WORK REQUIRED =
Below, find the line containing "croisiere pas chere tout compris" and the line containing "Size 3～10（22.5～28.5cm）"; reproduce exactly those two and every line between them, omitting pictures.

SOURCE RECORDS =
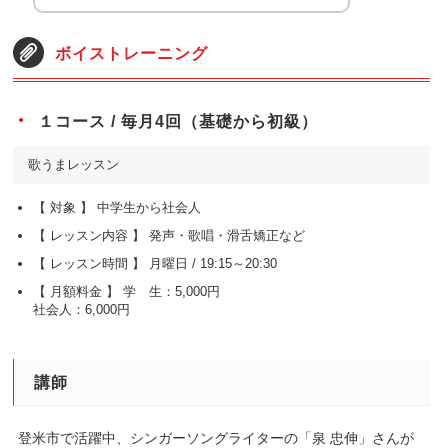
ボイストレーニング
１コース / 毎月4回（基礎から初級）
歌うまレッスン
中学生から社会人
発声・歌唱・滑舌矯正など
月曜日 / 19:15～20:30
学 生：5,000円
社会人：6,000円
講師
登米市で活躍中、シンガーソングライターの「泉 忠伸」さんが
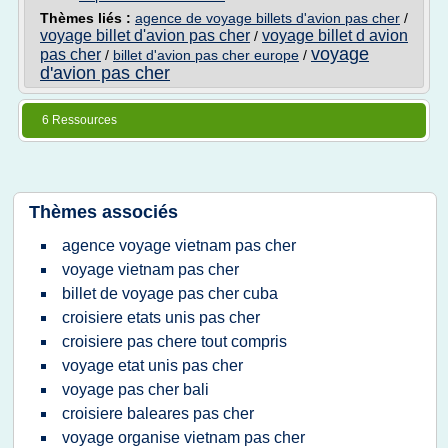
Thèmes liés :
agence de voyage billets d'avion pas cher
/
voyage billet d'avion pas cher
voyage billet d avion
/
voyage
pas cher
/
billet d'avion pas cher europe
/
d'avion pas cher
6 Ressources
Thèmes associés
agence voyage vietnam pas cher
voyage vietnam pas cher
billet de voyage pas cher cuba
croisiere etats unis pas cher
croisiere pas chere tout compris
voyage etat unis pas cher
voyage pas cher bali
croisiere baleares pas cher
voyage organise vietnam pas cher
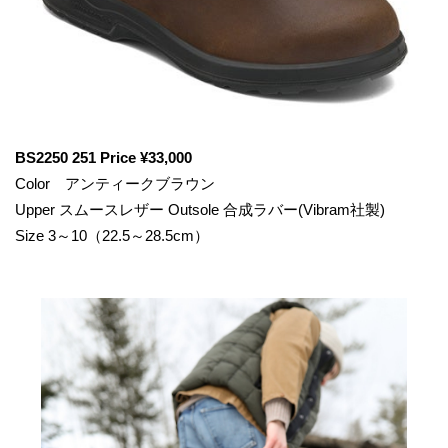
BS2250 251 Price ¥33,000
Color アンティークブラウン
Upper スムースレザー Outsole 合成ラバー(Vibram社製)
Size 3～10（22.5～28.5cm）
--
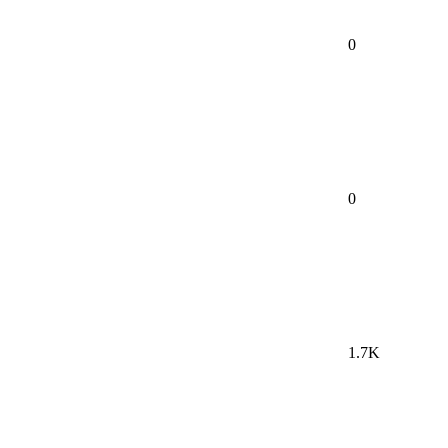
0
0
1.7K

ANSWER SPACE =
croisiere pas chere tout compris
voyage etat unis pas cher
voyage pas cher bali
croisiere baleares pas cher
voyage organise vietnam pas cher
BS2250 251 Price ¥33,000
Color アンティークブラウン
Upper スムースレザー Outsole 合成ラバー(Vibram社製)
Size 3～10（22.5～28.5cm）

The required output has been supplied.